FRANCE: A team of Stanford engineers led by assistant professor of bioengineering Manu Prakesh have created a miniature computer which operates using the physics of water droplets and magnetic fields.
The idea came to Prakash almost a decade ago, when he was a graduate student. Now, using his expertise in manipulating droplet fluid dynamics, he’s managed to create one of the fundamental components of a computer – an operating clock.
So why is a clock so important? And how can you use water droplets to make one? To answer the first question, consider this: in order to function properly, any computer program requires several operations running simultaneously and in a step-by-step manner. If the clock doesn’t work as it should, the operations can run out of sync, and your computing machine is pretty much useless.
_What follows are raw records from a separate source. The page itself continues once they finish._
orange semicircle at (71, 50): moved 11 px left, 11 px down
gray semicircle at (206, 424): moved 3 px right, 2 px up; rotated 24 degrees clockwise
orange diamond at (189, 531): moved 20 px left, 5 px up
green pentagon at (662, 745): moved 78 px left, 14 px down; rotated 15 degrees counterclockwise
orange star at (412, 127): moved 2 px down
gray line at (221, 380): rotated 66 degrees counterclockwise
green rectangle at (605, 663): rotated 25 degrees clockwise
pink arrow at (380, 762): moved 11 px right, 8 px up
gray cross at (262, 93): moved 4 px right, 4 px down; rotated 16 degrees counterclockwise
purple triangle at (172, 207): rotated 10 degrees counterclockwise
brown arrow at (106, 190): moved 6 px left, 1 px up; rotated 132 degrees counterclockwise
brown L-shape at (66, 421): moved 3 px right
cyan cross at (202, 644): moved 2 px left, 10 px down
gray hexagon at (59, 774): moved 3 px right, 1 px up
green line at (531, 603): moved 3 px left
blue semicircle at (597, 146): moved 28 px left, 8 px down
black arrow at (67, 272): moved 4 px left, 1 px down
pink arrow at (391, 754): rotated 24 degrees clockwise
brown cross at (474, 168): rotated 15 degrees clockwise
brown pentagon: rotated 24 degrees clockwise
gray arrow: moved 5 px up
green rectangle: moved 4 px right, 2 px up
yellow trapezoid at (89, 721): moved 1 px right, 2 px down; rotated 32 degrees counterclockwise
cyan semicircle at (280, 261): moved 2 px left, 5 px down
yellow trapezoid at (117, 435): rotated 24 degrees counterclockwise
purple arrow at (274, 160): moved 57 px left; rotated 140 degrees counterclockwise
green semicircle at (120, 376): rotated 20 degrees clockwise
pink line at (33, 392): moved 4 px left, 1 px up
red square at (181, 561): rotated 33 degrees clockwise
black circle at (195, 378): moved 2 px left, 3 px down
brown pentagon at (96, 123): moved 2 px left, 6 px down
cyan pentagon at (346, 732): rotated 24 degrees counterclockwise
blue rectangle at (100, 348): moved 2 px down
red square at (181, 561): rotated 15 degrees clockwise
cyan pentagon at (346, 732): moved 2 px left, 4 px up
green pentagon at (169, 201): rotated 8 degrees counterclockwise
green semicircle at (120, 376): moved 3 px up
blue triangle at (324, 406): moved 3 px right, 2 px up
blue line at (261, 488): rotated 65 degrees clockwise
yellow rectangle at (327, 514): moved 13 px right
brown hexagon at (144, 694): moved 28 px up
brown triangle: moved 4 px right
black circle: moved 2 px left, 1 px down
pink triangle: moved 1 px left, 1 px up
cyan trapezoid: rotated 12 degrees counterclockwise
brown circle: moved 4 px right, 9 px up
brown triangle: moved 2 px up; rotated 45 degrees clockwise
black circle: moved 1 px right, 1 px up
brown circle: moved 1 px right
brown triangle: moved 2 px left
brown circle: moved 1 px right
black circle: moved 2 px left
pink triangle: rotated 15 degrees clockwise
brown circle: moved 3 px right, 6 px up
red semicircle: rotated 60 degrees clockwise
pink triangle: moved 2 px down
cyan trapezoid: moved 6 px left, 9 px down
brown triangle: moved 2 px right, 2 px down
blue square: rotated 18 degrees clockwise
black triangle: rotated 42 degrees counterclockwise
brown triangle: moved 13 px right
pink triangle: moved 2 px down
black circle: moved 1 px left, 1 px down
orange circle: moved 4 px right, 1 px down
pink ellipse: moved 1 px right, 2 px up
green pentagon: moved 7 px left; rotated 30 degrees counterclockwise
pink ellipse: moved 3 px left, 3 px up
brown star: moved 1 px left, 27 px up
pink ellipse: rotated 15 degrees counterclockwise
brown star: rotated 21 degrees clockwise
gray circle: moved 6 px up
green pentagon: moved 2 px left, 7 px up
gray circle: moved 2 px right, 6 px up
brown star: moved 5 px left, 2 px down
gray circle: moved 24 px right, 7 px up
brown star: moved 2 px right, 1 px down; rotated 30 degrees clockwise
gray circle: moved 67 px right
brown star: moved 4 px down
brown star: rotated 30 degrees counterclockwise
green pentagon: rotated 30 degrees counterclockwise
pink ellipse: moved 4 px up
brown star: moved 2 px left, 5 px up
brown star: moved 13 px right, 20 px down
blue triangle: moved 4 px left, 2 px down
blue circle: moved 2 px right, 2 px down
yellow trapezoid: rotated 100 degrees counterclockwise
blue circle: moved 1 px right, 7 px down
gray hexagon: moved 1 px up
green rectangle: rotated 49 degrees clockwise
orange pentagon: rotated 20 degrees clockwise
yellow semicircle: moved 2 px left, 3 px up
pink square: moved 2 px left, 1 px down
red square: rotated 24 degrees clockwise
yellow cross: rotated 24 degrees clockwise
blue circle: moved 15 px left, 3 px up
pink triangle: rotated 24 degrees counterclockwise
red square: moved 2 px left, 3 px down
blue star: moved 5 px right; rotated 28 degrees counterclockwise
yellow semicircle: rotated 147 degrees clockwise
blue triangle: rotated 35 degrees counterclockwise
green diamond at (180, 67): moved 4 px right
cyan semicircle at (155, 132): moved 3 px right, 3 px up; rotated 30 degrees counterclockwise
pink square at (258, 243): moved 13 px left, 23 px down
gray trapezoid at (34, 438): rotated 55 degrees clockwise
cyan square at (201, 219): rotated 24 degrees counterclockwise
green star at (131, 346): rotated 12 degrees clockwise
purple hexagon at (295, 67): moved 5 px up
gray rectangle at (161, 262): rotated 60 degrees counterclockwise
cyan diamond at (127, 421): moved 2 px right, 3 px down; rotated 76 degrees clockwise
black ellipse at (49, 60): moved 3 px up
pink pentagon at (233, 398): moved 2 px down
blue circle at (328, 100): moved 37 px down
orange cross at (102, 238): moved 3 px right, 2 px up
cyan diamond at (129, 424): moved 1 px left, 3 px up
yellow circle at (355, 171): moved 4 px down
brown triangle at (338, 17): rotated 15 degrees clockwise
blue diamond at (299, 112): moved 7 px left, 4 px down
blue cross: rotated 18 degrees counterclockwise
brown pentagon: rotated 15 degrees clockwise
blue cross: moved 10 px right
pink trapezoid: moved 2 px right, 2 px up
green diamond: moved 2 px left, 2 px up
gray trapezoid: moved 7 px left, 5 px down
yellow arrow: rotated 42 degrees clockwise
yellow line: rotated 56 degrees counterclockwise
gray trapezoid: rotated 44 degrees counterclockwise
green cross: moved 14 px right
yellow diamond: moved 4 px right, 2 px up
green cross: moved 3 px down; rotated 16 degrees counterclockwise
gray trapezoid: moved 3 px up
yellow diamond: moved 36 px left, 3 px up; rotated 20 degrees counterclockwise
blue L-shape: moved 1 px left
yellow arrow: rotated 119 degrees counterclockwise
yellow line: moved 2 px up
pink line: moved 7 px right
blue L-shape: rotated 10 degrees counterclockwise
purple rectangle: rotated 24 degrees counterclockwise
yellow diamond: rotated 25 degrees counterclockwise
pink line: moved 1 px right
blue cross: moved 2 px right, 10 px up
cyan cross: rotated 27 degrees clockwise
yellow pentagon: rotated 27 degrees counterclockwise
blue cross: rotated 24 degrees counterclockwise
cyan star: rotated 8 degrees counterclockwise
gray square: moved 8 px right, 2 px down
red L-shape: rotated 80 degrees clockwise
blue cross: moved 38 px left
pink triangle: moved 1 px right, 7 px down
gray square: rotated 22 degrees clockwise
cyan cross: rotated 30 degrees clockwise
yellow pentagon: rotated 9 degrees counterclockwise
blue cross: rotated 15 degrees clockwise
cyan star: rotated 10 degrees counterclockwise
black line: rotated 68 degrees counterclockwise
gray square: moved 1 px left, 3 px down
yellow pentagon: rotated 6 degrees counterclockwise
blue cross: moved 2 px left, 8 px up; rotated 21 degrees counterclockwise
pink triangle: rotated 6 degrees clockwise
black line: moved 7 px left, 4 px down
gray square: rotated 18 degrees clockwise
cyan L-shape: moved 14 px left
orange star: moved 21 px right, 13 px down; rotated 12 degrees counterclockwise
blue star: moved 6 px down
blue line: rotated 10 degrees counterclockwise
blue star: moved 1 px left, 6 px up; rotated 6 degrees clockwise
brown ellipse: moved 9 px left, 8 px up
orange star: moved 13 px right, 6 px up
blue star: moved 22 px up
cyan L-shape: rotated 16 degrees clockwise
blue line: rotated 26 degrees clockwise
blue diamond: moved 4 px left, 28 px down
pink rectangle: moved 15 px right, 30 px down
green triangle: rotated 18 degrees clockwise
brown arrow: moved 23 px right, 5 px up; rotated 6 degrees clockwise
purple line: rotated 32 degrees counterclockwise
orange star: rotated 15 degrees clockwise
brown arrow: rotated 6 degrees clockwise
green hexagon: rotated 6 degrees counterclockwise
Now, how do you get drops of water to act like a clock? Prakash and his team needed to make the mechanism easy to operate, but also scalable, ensuring a large number of droplets could be manipulated simultaneously in the future. The solution was to use a rotating magnetic field. The researchers first built an array of tiny iron bars on a glass slide (a setup somewhat reminiscent of a Pac-Man maze). A layer of oil was placed above, and a blank glass slide was then laid on top. Finally, individual water droplets infused with tiny magnetic nanoparticles was added to the mechanism. Now all the scientists had to do was place the setup within a magnetic field generated by system of coils, and periodically flip the field. Every time this happens, the polarity of the bars reverses, drawing the droplets into a different, pre-determined configuration. Each of these flips counts as one clock cycle, and every drop advances exactly one step per cycle.